Thursday, June 16, 2011

Housekeeping..

Not the actual house kind, but the writing kind. As I continue on “Steph’s Quest Toward Possible Self-Publishing” I realized it might be a good idea to figure out where all my stuff is. Do have all my manuscripts? Was everything backed up and more importantly can I retrieve what’s been backed up.

I’m a HUGE believer in backing up for obvious reasons, I’m sure we are all. Where I have problems (I have recently discovered) is in cleaning things up part. I thought I had a system, but really the system sucked.

I’ve probably gone through 6 or 7 computers since I started writing. I can’t imagine how many versions of Word.

Was I always moving everything forward to the new computer? Was I always converting all my older documents each time I upgraded? Was I carefully putting finalized edited versions of published books in easily accessible folders?

Am I asking multiple questions like this if the answer is anything but no?

No. I don’t have my old books. I have them on a bookshelf. I have the really old ones on floppy disks. (I don’t have a computer that takes a floppy disk anymore.) And even if I could find a way to load them, Word will only go back so far.

Why did I need to save everything, I mean it was already a book? See this was my 1990’s thinking. Now my 2011 self knows what an idiot I was.

I’m not naïve enough to think there is no way to retrieve, load and convert all this old stuff. I’m sure there is. But let this be a lesson to all you sloppy housekeeping writers. Each completed work should be migrated into a single document instead of left as 24 separate Word docs representing things like Chapter 1 and Chapter 1 A. Those documents should be stored in a folder with a name that makes sense.

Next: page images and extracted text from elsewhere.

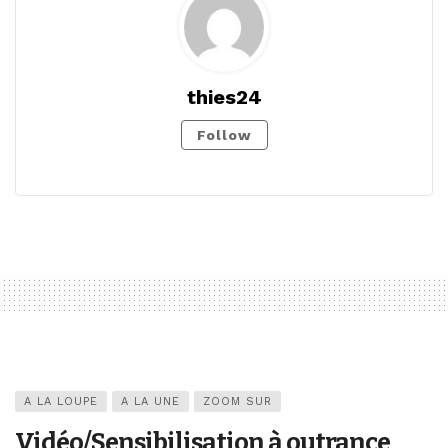
thies24
Follow
A LA LOUPE
A LA UNE
ZOOM SUR
Vidéo/Sensibilisation à outrance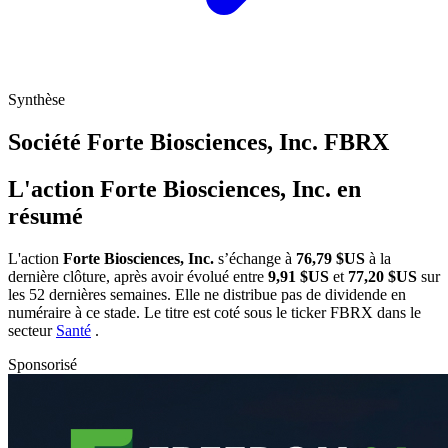
Synthèse
Société Forte Biosciences, Inc.
FBRX
L'action Forte Biosciences, Inc. en
résumé
L'action
Forte Biosciences, Inc.
s’échange à
76,79 $US
à la
dernière clôture, après avoir évolué entre
9,91 $US
et
77,20 $US
sur
les 52 dernières semaines. Elle ne distribue pas de dividende en
numéraire à ce stade. Le titre est coté sous le ticker
FBRX
dans le
secteur
Santé
.
Sponsorisé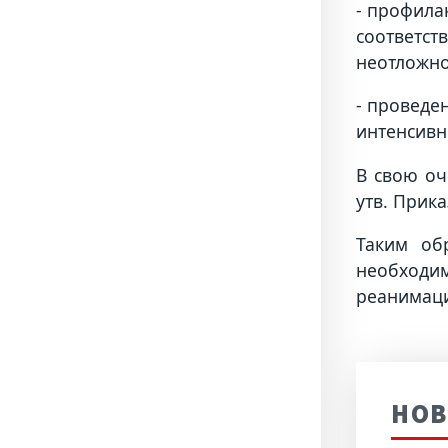
- профила
соответст
неотложно
- проведе
интенсивн
В свою оч
утв. Прик
Таким об
необходи
реанимаци
НОВ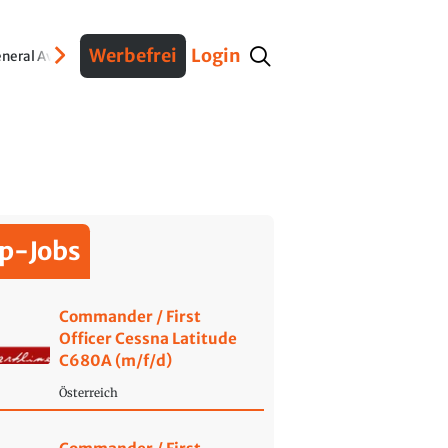
Werbefrei
Login
neral Aviation
Verteidigung
Interviews
Fracht
Geschichte
Sicherheit
Ko
p-Jobs
Commander / First
Officer Cessna Latitude
C680A (m/f/d)
Österreich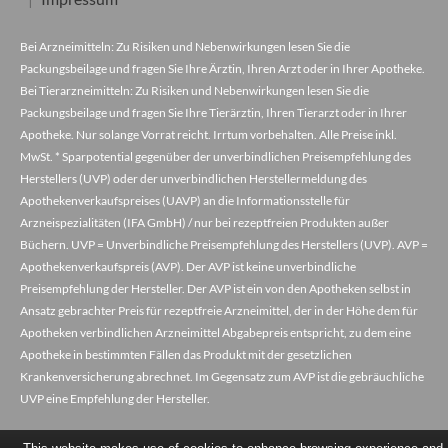
Bei Arzneimitteln: Zu Risiken und Nebenwirkungen lesen Sie die
Packungsbeilage und fragen Sie Ihre Ärztin, Ihren Arzt oder in Ihrer Apotheke.
Bei Tierarzneimitteln: Zu Risiken und Nebenwirkungen lesen Sie die
Packungsbeilage und fragen Sie Ihre Tierärztin, Ihren Tierarzt oder in Ihrer
Apotheke. Nur solange Vorrat reicht. Irrtum vorbehalten. Alle Preise inkl.
MwSt. * Sparpotential gegenüber der unverbindlichen Preisempfehlung des
Herstellers (UVP) oder der unverbindlichen Herstellermeldung des
Apothekenverkaufspreises (UAVP) an die Informationsstelle für
Arzneispezialitäten (IFA GmbH) / nur bei rezeptfreien Produkten außer
Büchern. UVP = Unverbindliche Preisempfehlung des Herstellers (UVP). AVP =
Apothekenverkaufspreis (AVP). Der AVP ist keine unverbindliche
Preisempfehlung der Hersteller. Der AVP ist ein von den Apotheken selbst in
Ansatz gebrachter Preis für rezeptfreie Arzneimittel, der in der Höhe dem für
Apotheken verbindlichen Arzneimittel Abgabepreis entspricht, zu dem eine
Apotheke in bestimmten Fällen das Produkt mit der gesetzlichen
Krankenversicherung abrechnet. Im Gegensatz zum AVP ist die gebräuchliche
UVP eine Empfehlung der Hersteller.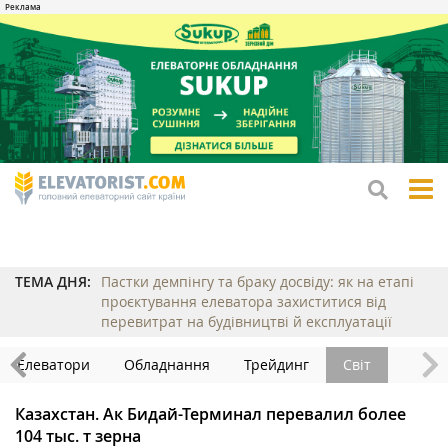
tog
me
ТЕМА ДНЯ:
Пастки демпінгу та браку досвіду: як на етапі
проєктування елеватора захиститися від
перевитрат на будівництві й експлуатації
Елеватори
Обладнання
Трейдинг
Світ
Казахстан. Ак Бидай-Терминал перевалил более
104 тыс. т зерна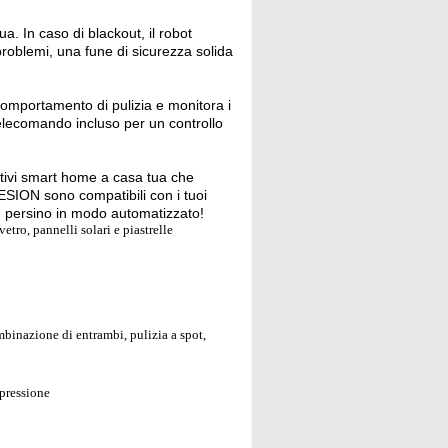
a. In caso di blackout, il robot
problemi, una fune di sicurezza solida
comportamento di pulizia e monitora i
telecomando incluso per un controllo
itivi smart home a casa tua che
LESION sono compatibili con i tuoi
e e persino in modo automatizzato!
etro, pannelli solari e piastrelle
binazione di entrambi, pulizia a spot,
 pressione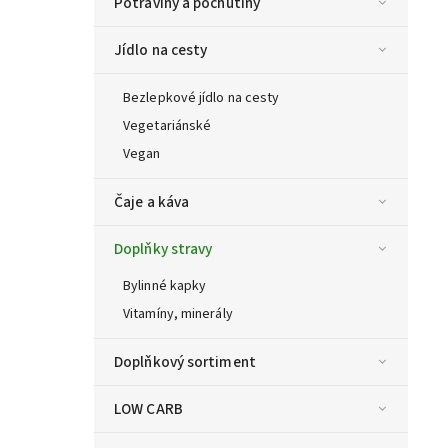
Potraviny a pochutiny
Jídlo na cesty
Bezlepkové jídlo na cesty
Vegetariánské
Vegan
Čaje a káva
Doplňky stravy
Bylinné kapky
Vitamíny, minerály
Doplňkový sortiment
LOW CARB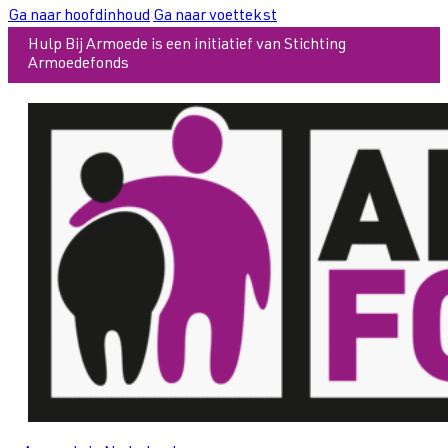
Ga naar hoofdinhoud
Ga naar voettekst
Hulp Bij Armoede is een initiatief van Stichting
Armoedefonds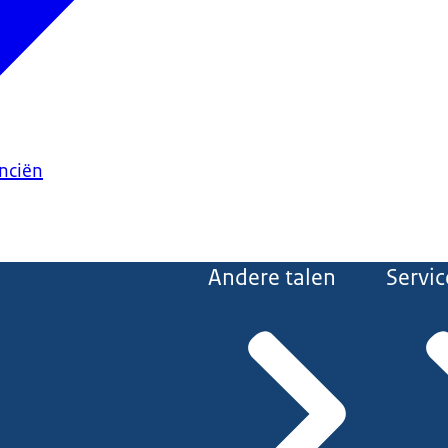
anciën
Andere talen
Servic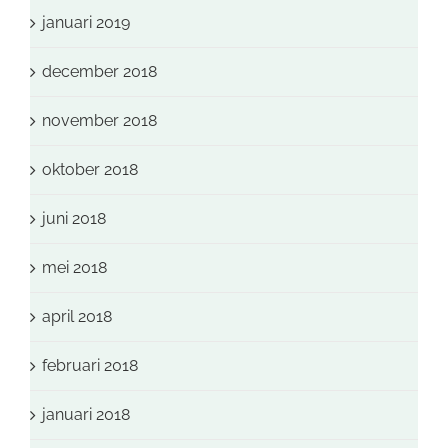
januari 2019
december 2018
november 2018
oktober 2018
juni 2018
mei 2018
april 2018
februari 2018
januari 2018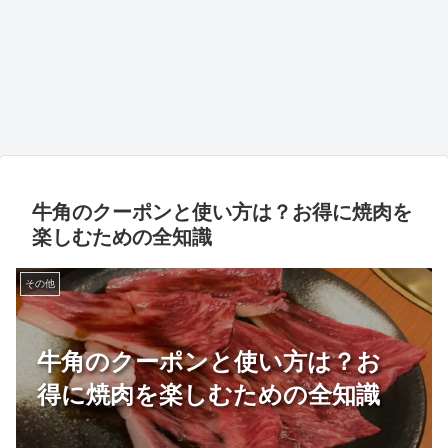
牛角のクーポンと使い方は？お得に焼肉を
楽しむための全知識
その他
牛角のクーポンと使い方は？お
得に焼肉を楽しむための全知識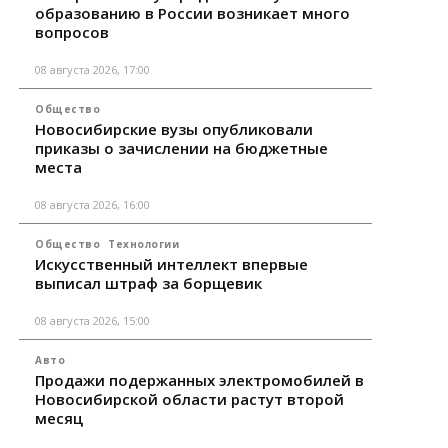
образованию в России возникает много
вопросов
08 августа 2026, 17:00
Общество
Новосибирские вузы опубликовали
приказы о зачислении на бюджетные
места
08 августа 2026, 16:00
Общество
Технологии
Искусственный интеллект впервые
выписал штраф за борщевик
08 августа 2026, 15:00
Авто
Продажи подержанных электромобилей в
Новосибирской области растут второй
месяц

Not… Stuff I Never Finished or… Stuff that is Almost Done, and my personal favorite…. Old Stuff.

And with each new version of WORD you upgrade to each completed/partial book should be updated and saved with that version.

I’m just starting to get into the whole idea of the HTML conversion and what all that means, so maybe it makes sense to store these documents differently, I don’t know.

But the point is you should be able to lay your hands on an electronic version of every completed manuscript or partial you have.

Sounds like a reasonable thing for a writer to know… Uh yeah not me.

5 comments:

Kwana said...

Great advice. Thanks.

Maureen McGowan said...

I always have great plans to do stuff like this, then never do.

Karen Whiddon said...

So true. I have five books that were pubbed in the 90's for Kensington and I have the rights back, but like you, I never saved them. I thought the same thing, they were already published.

Luckily, the other five that were published in the early 2000's were stored on my computer and I did move most of them forward - I was able to find them on old floppy disks, the little ones, thank goodness.

But - there are services that will scan and convert old books for you at a minimal cost - I believe it's $30. However, in my case with the old Kensington Books, I will have to do some serious rewriting and editing. It's been a long time since I wrote those books, and my skill level has changed. Greatly.

Eileen said...

I was just realizing what an unholy mess my hard drive was today. I was looking for something someone sent me and it was . . . just gone. Can't find it. Can't find the email it was attached to. Just gone. I can, however, find Dead on Delivery in about 15 different stages. Gah!

Molly O'Keefe said...

oh my god - I never thought of that. Ever. Those old books are three computers ago and while I have a few cd's with finished books on them that all stopped once we could email stuff in... man, point taken.